:: Tarea por realizar ::
Responda, por favor, estas preguntas sobre el texto proporcionado:
(a) ¿Cuántos días pueden estar despiertos los gorriones en temporada de migraciones?
(b) ¿En qué año se publicó el ensayo de Jonathan Crary que se menciona?
(c) ¿De qué siglo datan la luz eléctrica en fábricas y el sistema de "camas calientes"?

:: Texto proporcionado ::
┌────────

A TRAVÉS DE LA LENGUA, POR HERNÁN SASSI

por El Cocodrilo

Sobre Un gallo para Esculapio de Bruno Stagnaro

I

El canto del gallo es regular. Comienza trémulo, como dudando si vale la pena cantar, y culmina pronto con un estrépito afirmativo y desgarrado siempre. Siempre. Porque el canto del gallo, solitario como hijo de buen madrugador que es, es uno y el mismo, monótono como el sonido de un despertador. Desde tiempo inmemorial los gallos cantan y anuncian el amanecer o el fin del sueño, que no es lo mismo. El canto del gorrión es distinto. Sinfónico e hijo de un espíritu vivaz, es variable, y hasta se diría, impredecible. Eso sí, se da a toda hora o cuando le viene en gana al gorrión, que no es lo mismo.

En estos últimos años el Departamento de Defensa de los EEUU analizó el comportamiento de cientos de especies de pájaros; en particular, observó a los gorriones. No reparó en su canto, sino en su capacidad de estar despiertos por siete días en temporada de migraciones. El objetivo inmediato de dicha investigación era la creación de los sleep-less soldiers, el final, descubrir los modos en que las personas pueden ser productivas y eficaces sin dormir. Ni lento ni perezoso, el Departamento de Investigaciones del Pentágono extendió las tareas para sacarle mayor rédito al objetivo último. Desarrolló técnicas para combatir el sueño y hasta suministró neuroquímicos y terapia genética. En tiempos de drogas de diseño no es impensado imaginar un biotipo de diseñocomo el del sleep-less soldier, sin ir más lejos. Este biotipo es el sujeto insomne; usuario, consumidor, qué más da, pero insomne al fin.

A estas investigaciones recurre Jonathan Crary en 24/7. Late Capitalism and The Ends of Sleep (2013), ensayo que analiza las consecuencias de la globalización neoliberal, y muestra que la voracidad del capitalismo contemporáneo se propone conquistar el sueño. Un modo de hacerlo es lograr que el planeta esté iluminado en 360 grados. Los satélites que reflejan luz solar sobre el lado oscuro de la tierra están listos para funcionar, abolir el sueño de una buena vez y acelerar aún más el turbocapitalismo. Nada nuevo hay bajo el sol (natural o artificial, da igual). La sociedad sin sueño no es un invento de estos tiempos. El capitalismo industrial la prefiguraba: la luz eléctrica en fábricas y el sistema de “camas calientes” datan del siglo XIX.

└────────

:: Datos disponibles ::
┌────────

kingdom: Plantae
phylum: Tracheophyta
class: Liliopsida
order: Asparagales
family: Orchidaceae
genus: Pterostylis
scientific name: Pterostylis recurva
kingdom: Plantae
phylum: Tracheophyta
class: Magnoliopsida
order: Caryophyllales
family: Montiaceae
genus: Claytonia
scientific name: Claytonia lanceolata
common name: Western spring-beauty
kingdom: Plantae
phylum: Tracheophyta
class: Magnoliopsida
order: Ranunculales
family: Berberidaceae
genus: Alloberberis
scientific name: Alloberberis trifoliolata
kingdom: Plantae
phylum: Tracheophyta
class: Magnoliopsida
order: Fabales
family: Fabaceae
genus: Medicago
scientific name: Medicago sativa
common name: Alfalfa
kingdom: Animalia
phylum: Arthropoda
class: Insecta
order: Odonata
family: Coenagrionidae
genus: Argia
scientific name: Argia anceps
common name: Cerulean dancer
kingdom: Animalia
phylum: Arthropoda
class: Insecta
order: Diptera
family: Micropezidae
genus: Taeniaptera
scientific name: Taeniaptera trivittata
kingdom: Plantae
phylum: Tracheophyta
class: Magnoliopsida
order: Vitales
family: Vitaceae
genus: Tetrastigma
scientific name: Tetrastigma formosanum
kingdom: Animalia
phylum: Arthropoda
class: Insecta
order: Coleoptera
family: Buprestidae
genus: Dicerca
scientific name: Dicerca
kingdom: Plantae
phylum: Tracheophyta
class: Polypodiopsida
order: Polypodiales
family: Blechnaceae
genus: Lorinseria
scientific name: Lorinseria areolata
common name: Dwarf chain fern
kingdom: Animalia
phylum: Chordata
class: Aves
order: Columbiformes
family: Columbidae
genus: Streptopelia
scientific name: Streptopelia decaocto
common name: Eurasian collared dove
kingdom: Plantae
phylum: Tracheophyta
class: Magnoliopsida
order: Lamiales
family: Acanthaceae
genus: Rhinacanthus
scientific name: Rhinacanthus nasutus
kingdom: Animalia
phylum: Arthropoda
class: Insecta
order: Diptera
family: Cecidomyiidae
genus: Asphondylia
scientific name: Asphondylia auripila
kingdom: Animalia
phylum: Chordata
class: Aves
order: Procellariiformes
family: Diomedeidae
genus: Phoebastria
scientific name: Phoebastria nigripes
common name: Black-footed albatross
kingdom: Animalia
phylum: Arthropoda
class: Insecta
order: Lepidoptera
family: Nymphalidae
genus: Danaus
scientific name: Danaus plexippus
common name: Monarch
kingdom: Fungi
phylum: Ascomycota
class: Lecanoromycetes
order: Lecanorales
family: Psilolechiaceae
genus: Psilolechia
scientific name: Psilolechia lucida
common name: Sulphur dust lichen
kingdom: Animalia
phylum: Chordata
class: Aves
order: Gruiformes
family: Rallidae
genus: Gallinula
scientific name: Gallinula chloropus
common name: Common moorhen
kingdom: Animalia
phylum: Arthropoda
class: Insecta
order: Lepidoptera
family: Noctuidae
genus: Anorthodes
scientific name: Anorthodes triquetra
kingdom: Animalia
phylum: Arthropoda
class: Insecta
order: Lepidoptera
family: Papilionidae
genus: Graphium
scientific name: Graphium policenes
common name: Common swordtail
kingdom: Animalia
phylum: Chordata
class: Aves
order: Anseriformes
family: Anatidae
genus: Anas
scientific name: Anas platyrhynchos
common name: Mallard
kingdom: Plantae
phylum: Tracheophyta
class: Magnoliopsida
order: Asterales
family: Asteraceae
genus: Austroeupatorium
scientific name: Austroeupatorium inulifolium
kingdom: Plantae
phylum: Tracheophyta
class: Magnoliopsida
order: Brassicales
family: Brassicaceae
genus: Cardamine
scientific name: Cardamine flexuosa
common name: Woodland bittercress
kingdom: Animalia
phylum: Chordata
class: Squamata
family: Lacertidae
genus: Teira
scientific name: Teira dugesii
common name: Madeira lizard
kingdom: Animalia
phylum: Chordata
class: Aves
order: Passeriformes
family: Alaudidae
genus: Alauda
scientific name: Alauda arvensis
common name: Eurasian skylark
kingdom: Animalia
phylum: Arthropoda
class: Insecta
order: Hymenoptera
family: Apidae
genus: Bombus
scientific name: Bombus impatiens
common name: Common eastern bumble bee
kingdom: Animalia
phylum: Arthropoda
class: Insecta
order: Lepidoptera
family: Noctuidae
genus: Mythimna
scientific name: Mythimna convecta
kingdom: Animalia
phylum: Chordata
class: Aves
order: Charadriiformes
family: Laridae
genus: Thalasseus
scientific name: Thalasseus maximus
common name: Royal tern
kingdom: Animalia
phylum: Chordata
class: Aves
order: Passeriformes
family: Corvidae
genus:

└────────

:: Respuesta del ejercicio ::
(a) Siete días.
(b) En 2013.
(c) Del siglo XIX.